Aber Ihnen geht es doch nicht um das Ergebnis. Ihnen geht es um den Landtagswahlkampf. Ihnen geht es um Vorurteile gegenüber anderen, aber nicht um ein solides Ergebnis im Interesse des Haushalts dieses Landes.
(Beifall bei Abgeordneten der SPD und des Bünd- nisses 90/Die Grünen – Abg. Seimetz CDU: Solch ein Stuss! – Abg. Haas CDU: Nicht einmal Beifall kriegen Sie dafür!)
Lassen Sie mich noch einen Punkt anfügen. – Also, Herr Haas, eines habe ich mir bei einer meiner letzten Reden hier vorgenommen: Ihnen, nachdem Sie hier permanent in dieser Form mit Zwischenrufen auftreten, zu sagen: Sie sind zwar Badener, aber für Sie gilt der Spruch, der hier in Stuttgart von den Schwaben gesagt wird: Sie send oiner von dene, die en Neckr bronzat ond moinat, ’s müsst Hochwasser komma.
(Große Heiterkeit bei der SPD und beim Bündnis 90/Die Grünen – Unruhe – Abg. Drexler SPD: Das Wort „bronze“ versteht er nicht! – Abg. Capezzuto SPD: Das muss man übersetzen!)
Jetzt will ich noch einen Punkt zur Weiterführung ansprechen. Wir haben einen Bereich, in dem wir in unserer Gesellschaft im Augenblick noch um einen Konsens ringen: Das ist das Thema Rentenreform. Auch da sage ich: Ich bin gespannt, wer sich durchsetzen wird.

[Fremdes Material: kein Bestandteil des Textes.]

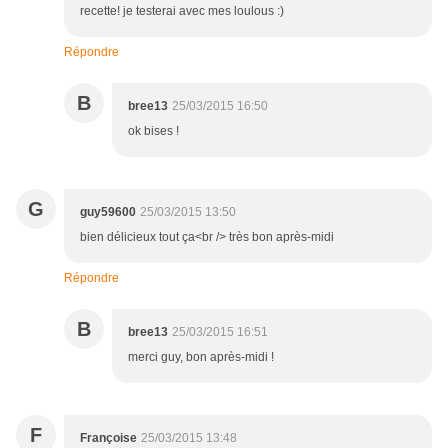
recette! je testerai avec mes loulous :)
Répondre
B
bree13
25/03/2015 16:50
ok bises !
G
guy59600
25/03/2015 13:50
bien délicieux tout ça<br /> très bon après-midi
Répondre
B
bree13
25/03/2015 16:51
merci guy, bon après-midi !
F
Françoise
25/03/2015 13:48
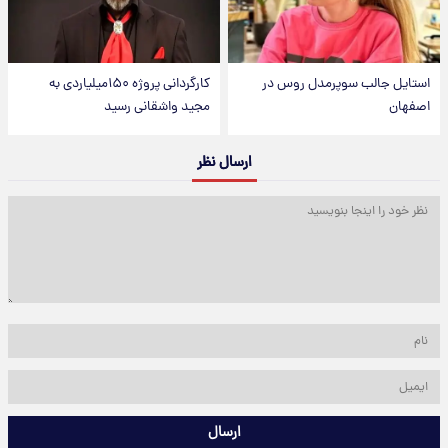
استایل جالب سوپرمدل روس در
کارگردانی پروژه ۱۵۰میلیاردی به
اصفهان
مجید واشقانی رسید
ارسال نظر
ارسال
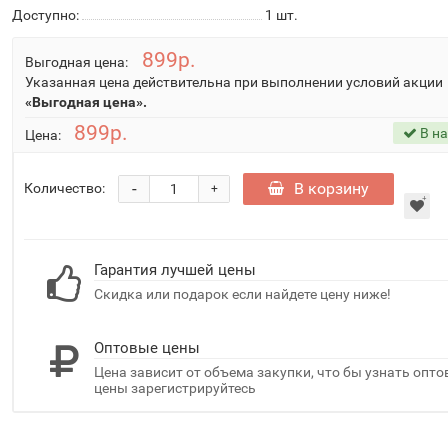
Доступно:
1
шт.
899р.
Выгодная цена:
Указанная цена действительна при выполнении условий акции
«Выгодная цена».
899р.
В н
Цена:
-
В корзину
Количество:
+
Гарантия лучшей цены
Скидка или подарок если найдете цену ниже!
Оптовые цены
Цена зависит от объема закупки, что бы узнать опт
цены зарегистрируйтесь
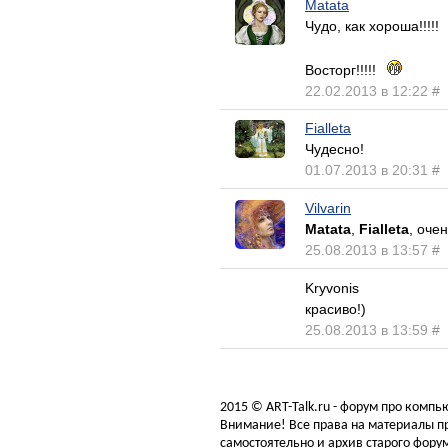
Matata
Чудо, как хороша!!!!!
Восторг!!!!!
22.02.2013 в 12:22
#
Fialleta
Чудесно!
01.07.2013 в 20:31
#
Vilvarin
Matata
,
Fialleta
, оче
25.08.2013 в 13:57
#
Kryvonis
красиво!)
25.08.2013 в 13:59
#
2015 © ART-Talk.ru - форум про комп
Внимание! Все права на материалы пр
самостоятельно и архив старого форум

Heute Morgen habe ich im Deutschlandradio ein Interview mit Frau Merkel gehört, bei dem sie meiner Ansicht nach zur Niederlage am Freitag sehr nachdenkliche und, wie ich meine, sehr interessante Gedanken geäußert hat. Für mich wird auch bei der Rentenreform die Frage sein: Werden sich Kohl und Teufel mit ihrer Strategie durchsetzen oder Frau Merkel, die begriffen hat, dass wir bei bestimmten Fragen in dieser Gesellschaft aufeinander zugehen müssen und einen Konsens suchen müssen.
Lassen Sie mich noch einen Satz zur Verschuldung sagen. Herr Finanzminister, Sie haben gesagt – und das stimmt ja –: Wir senken die Neuverschuldung. Aber womit hat das zu tun? Die Steuereinnahmen in diesem Land sind auch durch die Politik der Bundesregierung deutlich gestiegen,
(Abg. Sieber CDU: Das war das Schönste! Das war der beste Witz des Tages! – Abg. Haasis CDU: Zählen Sie doch mal ein paar auf!)
Deshalb ist doch völlig klar, dass es vernünftig ist, die Steuermehreinnahmen zur Schuldensenkung zu verwenden. Da haben wir ja auch vollen Konsens. Dieses Haus hat beschlossen, und zwar einstimmig, dass jede Steuermehreinnahme zur Schuldentilgung und zur Schuldensenkung verwendet wird.
Aber Sie nutzen nicht alle Chancen, die wir hätten. Sie privatisieren zurzeit öffentliches Vermögen des Landes. Wenn man öffentliches Vermögen privatisiert, dann muss dieses Vermögen zum Abbau von Negativvermögen verwendet werden, sprich von Schulden. Wir wären wesentliche Schritte weiter, wenn Sie endlich unseren Weg mitgehen würden, die Privatisierungserlöse zur Schuldenverringerung einzusetzen. Dann kämen wir dem Ziel der Nullneuverschuldung wesentlich näher,
und wir hätten durch eingesparte Zinsen und eingesparte Tilgung Spielräume für künftige Investitionen.
Lassen Sie mich als letzten Punkt noch die Bildung ansprechen. Ich glaube, dass Bildungspolitik mit einem ganz ehrlichen Umgang mit den Fakten beginnen muss.